Locate the word "center" in the data below, then copy every line that holds it.

PROVIDED DATA.
··········

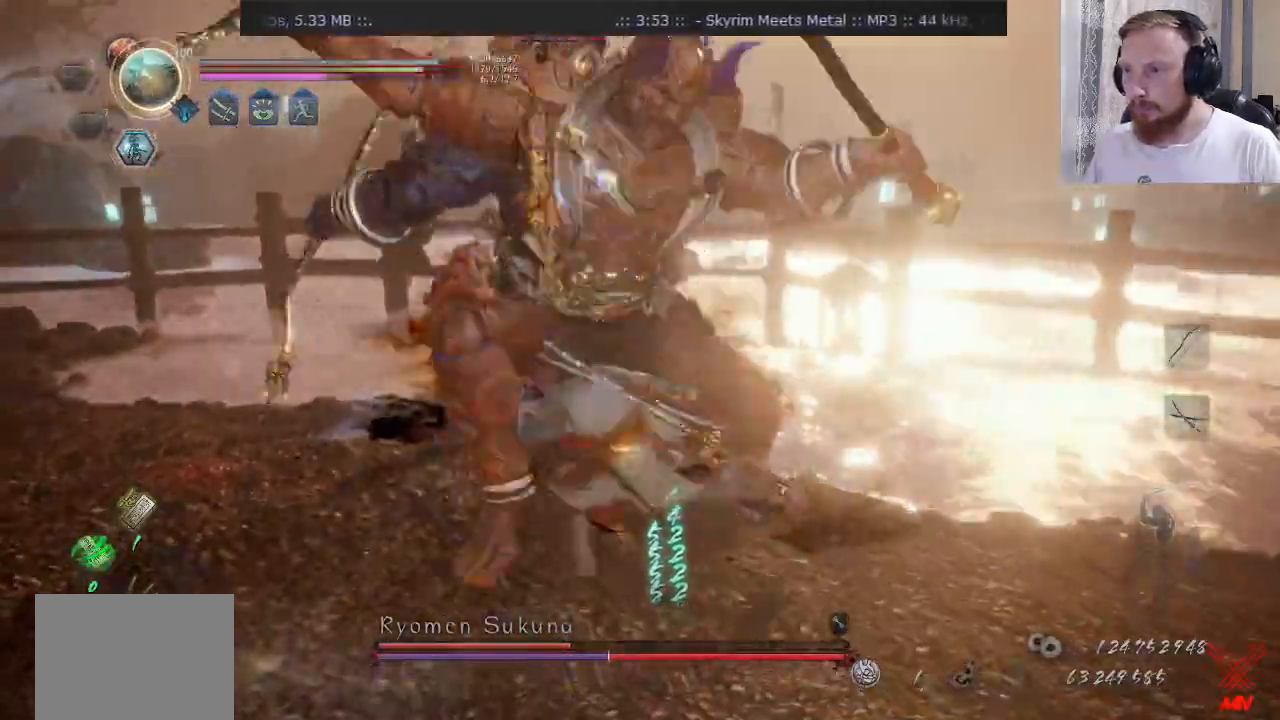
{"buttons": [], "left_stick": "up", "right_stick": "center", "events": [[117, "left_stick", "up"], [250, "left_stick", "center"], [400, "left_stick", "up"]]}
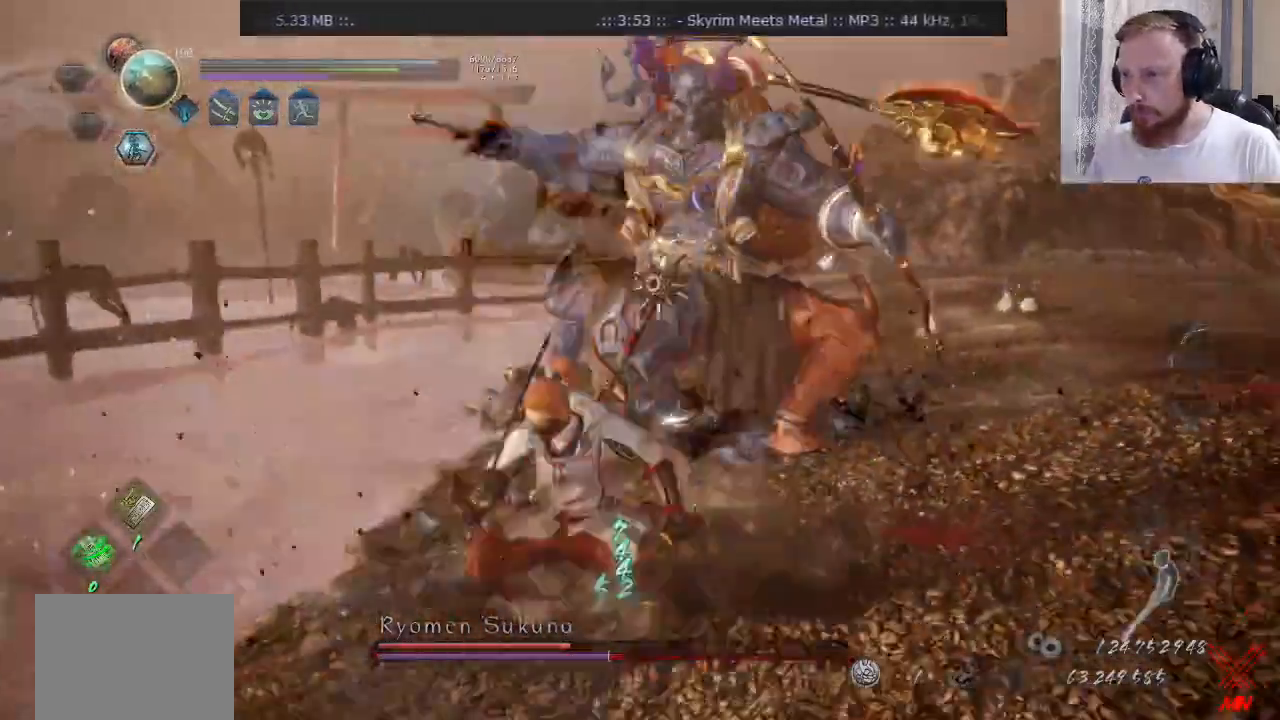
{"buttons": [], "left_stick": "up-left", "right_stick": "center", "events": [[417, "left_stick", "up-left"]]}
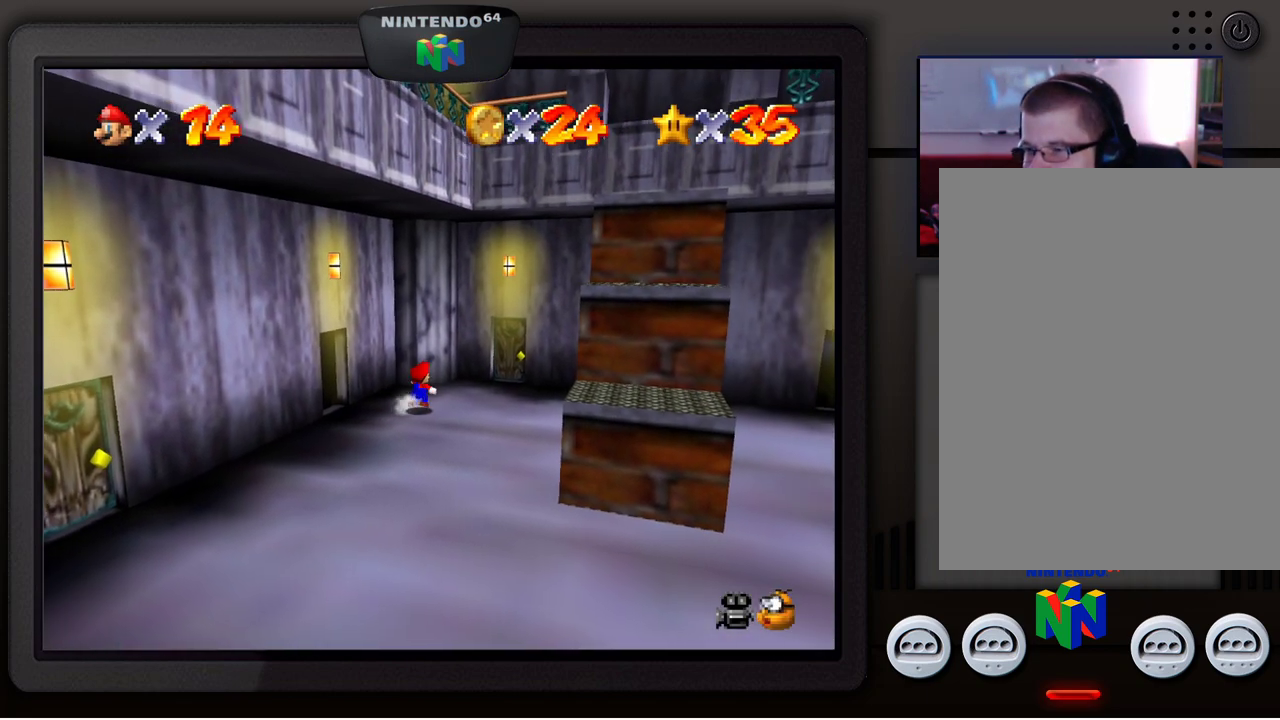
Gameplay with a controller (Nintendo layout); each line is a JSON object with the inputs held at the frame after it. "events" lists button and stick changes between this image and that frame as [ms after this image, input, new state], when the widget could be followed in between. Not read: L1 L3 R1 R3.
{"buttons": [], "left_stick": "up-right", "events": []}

··········

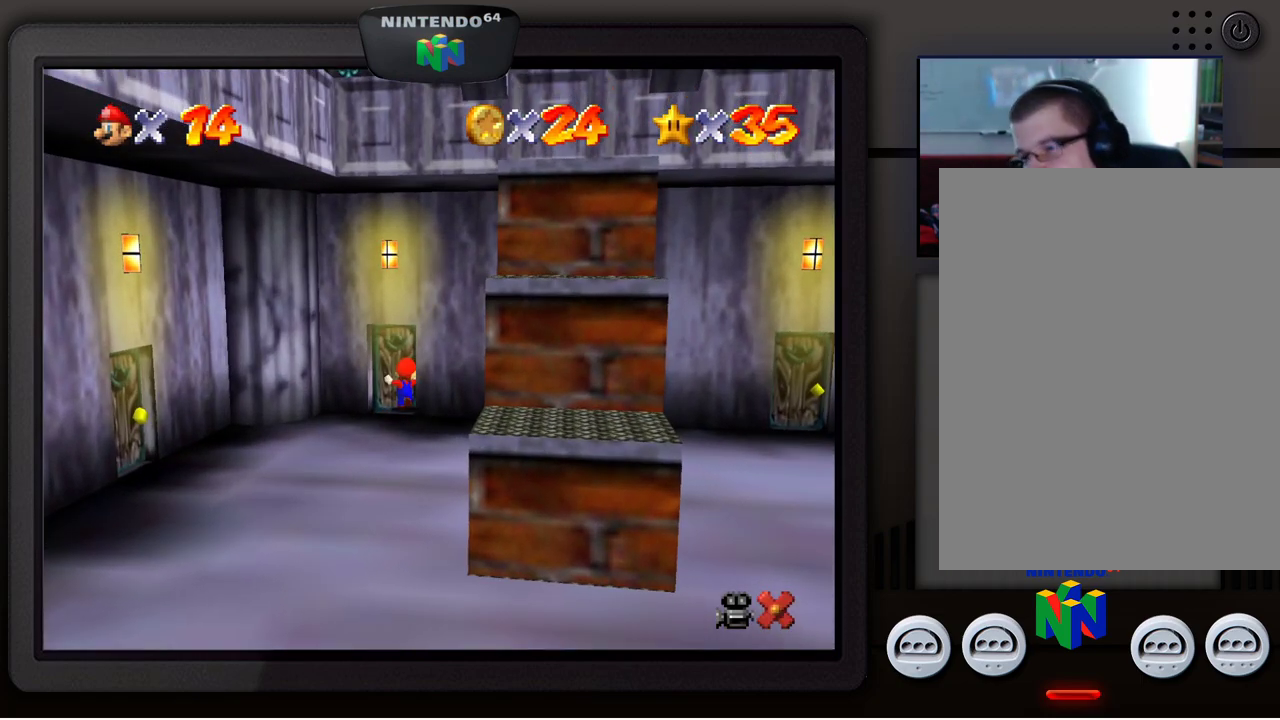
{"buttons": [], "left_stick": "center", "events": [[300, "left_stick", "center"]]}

··········

WRITTEN ANSWER.
{"buttons": [], "left_stick": "up", "right_stick": "center", "events": [[117, "left_stick", "up"], [250, "left_stick", "center"], [400, "left_stick", "up"]]}
{"buttons": [], "left_stick": "up-left", "right_stick": "center", "events": [[417, "left_stick", "up-left"]]}
{"buttons": [], "left_stick": "center", "events": [[300, "left_stick", "center"]]}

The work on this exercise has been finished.